WORK ORDER = There is a line below that contains "ring pip: (156, 171)". Please reproduce it and all following lines exactly, through the final one.

[Start of section]

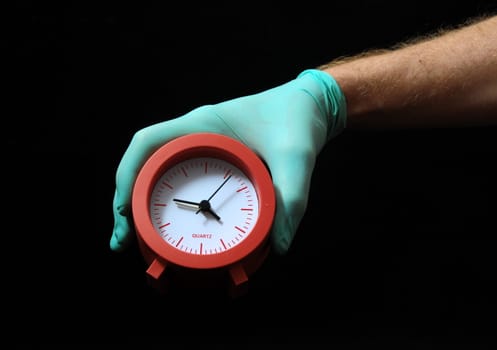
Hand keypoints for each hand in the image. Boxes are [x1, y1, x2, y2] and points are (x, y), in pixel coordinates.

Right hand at [110, 69, 346, 254]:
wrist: (311, 105)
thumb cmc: (298, 120)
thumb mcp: (296, 158)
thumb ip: (291, 200)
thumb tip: (279, 246)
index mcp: (204, 125)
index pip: (147, 143)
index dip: (126, 174)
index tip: (124, 211)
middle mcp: (195, 134)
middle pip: (143, 162)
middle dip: (126, 199)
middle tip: (124, 239)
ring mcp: (202, 145)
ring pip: (156, 171)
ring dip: (141, 202)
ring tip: (136, 239)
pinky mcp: (213, 158)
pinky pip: (177, 177)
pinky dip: (165, 201)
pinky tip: (167, 224)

[End of section]

WRITTEN SOLUTION =
ring pip: (156, 171)
ring dip: (141, 202)
ring tip: (136, 239)
pinky mcp: (213, 158)
pinky pip: (177, 177)
pinky dip: (165, 201)
pinky tip: (167, 224)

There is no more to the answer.